1. SE LANCER DANS LE DAY TRADING

Il peut être tentant d’expérimenter la spéculation sur séance (day trading) dans le CELI, puisque les revenus de placement n’y seront jamais imposés. Mais vaut mieux s’abstenir, soutient Nelson Smith. D’une part parce qu’une telle stratégie élimine d’emblée le versement des dividendes, qui représentent une part non négligeable des rendements obtenus sur les placements.
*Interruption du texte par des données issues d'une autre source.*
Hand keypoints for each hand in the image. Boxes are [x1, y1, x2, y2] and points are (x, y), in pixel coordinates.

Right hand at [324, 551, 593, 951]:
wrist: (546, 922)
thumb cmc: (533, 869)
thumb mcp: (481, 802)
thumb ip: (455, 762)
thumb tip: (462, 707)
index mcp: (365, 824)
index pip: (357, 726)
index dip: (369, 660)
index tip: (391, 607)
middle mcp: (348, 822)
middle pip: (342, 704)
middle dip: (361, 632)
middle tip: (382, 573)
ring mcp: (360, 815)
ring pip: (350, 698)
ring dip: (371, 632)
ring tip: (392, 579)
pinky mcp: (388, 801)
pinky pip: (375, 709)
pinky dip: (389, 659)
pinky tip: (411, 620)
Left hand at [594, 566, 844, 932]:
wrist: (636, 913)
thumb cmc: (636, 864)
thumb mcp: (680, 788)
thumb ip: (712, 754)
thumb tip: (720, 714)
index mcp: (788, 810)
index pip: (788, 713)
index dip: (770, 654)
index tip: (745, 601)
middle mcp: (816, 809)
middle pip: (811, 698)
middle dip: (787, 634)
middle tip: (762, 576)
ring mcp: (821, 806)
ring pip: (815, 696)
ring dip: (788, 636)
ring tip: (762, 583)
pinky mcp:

D’autre part parce que les frais de courtage que devra payer un petit épargnant pour faire du day trading (généralement entre 5 et 10 $ par transaction) risquent de gruger fortement son rendement.
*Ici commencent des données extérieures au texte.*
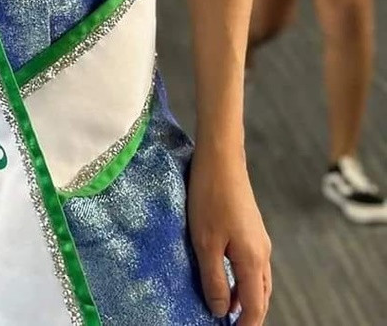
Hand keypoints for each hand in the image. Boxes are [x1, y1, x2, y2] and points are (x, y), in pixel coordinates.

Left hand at [188, 144, 271, 324]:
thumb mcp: (205, 242)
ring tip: (224, 307)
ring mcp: (259, 239)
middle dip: (248, 315)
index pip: (254, 307)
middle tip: (229, 324)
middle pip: (260, 296)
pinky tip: (224, 275)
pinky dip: (242, 278)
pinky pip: (252, 264)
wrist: (221, 158)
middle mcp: (262, 253)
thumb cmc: (210, 197)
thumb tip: (220, 310)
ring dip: (245, 297)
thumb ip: (214, 279)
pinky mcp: (251, 228)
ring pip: (257, 280)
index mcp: (253, 260)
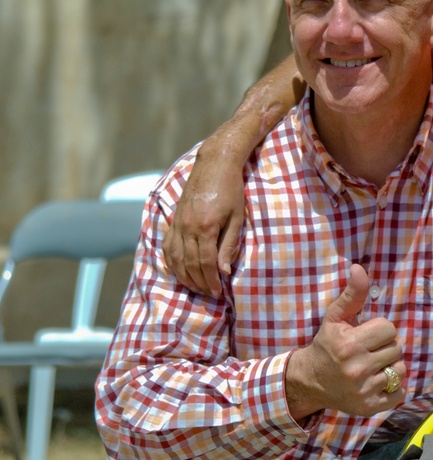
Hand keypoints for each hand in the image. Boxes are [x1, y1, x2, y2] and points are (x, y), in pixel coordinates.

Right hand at [163, 144, 245, 296]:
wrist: (214, 165)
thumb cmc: (231, 189)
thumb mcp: (237, 217)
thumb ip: (229, 244)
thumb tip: (224, 271)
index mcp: (205, 227)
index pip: (206, 262)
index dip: (211, 280)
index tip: (217, 292)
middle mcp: (187, 227)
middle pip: (190, 264)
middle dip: (200, 282)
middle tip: (210, 294)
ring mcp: (177, 224)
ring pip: (175, 258)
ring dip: (185, 277)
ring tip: (196, 288)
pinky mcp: (173, 220)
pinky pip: (167, 247)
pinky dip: (172, 263)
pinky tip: (179, 272)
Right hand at [286, 264, 405, 420]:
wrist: (310, 381)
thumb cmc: (327, 344)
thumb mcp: (335, 317)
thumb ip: (352, 294)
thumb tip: (359, 268)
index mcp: (349, 345)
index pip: (389, 329)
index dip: (380, 330)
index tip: (367, 334)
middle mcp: (357, 369)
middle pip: (396, 348)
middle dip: (385, 347)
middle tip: (369, 351)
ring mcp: (363, 390)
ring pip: (400, 369)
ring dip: (390, 367)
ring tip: (372, 366)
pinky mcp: (369, 407)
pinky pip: (399, 393)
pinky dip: (393, 389)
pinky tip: (376, 382)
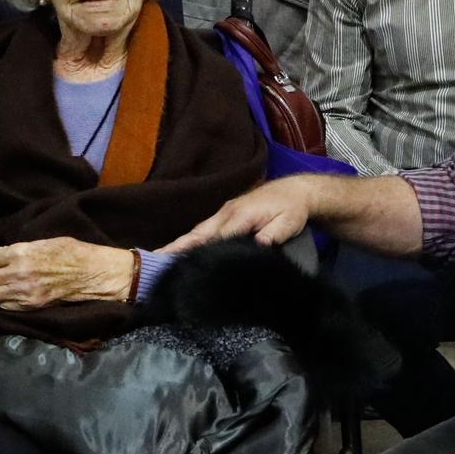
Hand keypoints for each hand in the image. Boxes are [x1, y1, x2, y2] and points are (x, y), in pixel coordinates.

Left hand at [0, 238, 131, 310]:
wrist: (92, 273)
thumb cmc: (70, 252)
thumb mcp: (42, 242)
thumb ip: (13, 248)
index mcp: (20, 253)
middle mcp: (19, 273)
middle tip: (0, 274)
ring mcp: (25, 291)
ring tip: (7, 286)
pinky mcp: (32, 305)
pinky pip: (6, 307)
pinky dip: (7, 302)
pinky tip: (16, 295)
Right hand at [163, 177, 315, 253]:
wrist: (295, 190)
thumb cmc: (292, 209)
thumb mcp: (288, 223)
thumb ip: (273, 234)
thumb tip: (259, 246)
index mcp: (241, 215)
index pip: (217, 237)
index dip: (199, 250)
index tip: (182, 263)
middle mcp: (227, 212)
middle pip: (200, 232)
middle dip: (179, 245)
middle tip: (158, 258)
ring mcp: (225, 212)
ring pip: (199, 230)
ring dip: (181, 243)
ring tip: (161, 256)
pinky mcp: (226, 214)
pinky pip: (205, 228)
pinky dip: (191, 239)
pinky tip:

La principale raison de se tenir loin de la spéculation sur séance dans un CELI, c’est toutefois qu’elle contrevient aux règles de l’Agence du revenu du Canada. Si cette dernière découvre que votre client s’adonne à une telle pratique, la facture fiscale et les pénalités qui lui seront imputées risquent d’être salées.

2. DÉPASSER LA LIMITE DE COTISATION

Le plafond de cotisation du CELI est passé à 6 000 $ en 2019, et c’est une très mauvaise idée de le dépasser. Nelson Smith souligne que la pénalité pour cotisation excédentaire dans un CELI ou un REER représente 1 % par mois. Il peut néanmoins être difficile de faire le suivi des droits de cotisation exercés. La meilleure façon de garder leur trace consiste à consolider l’ensemble de ses CELI dans un seul, et d’éviter d’en retirer trop souvent des sommes.

3. NE PAS BIEN SÉLECTIONNER SES TITRES

Nelson Smith privilégie les actions de sociétés qui offrent des perspectives stables à long terme. Ainsi, même s’il explique avoir fait de l’argent avec les actions de La Baie d’Hudson il y a quelques années, il insiste sur le fait qu’ils ne rachèterait plus ces titres aujourd’hui, même si leur prix est attrayant. Outre le fait que le secteur du commerce de détail vit des jours difficiles, La Baie d’Hudson a adopté une stratégie d’expansion en Europe qu’il juge peu judicieuse.

Nelson Smith préfère nettement des sociétés comme BCE, dont les actifs diversifiés génèrent beaucoup de flux de trésorerie. L’action verse également un dividende de 5,4 %, un atout intéressant dans un CELI, où les dividendes peuvent être réinvestis sans pénalité fiscale.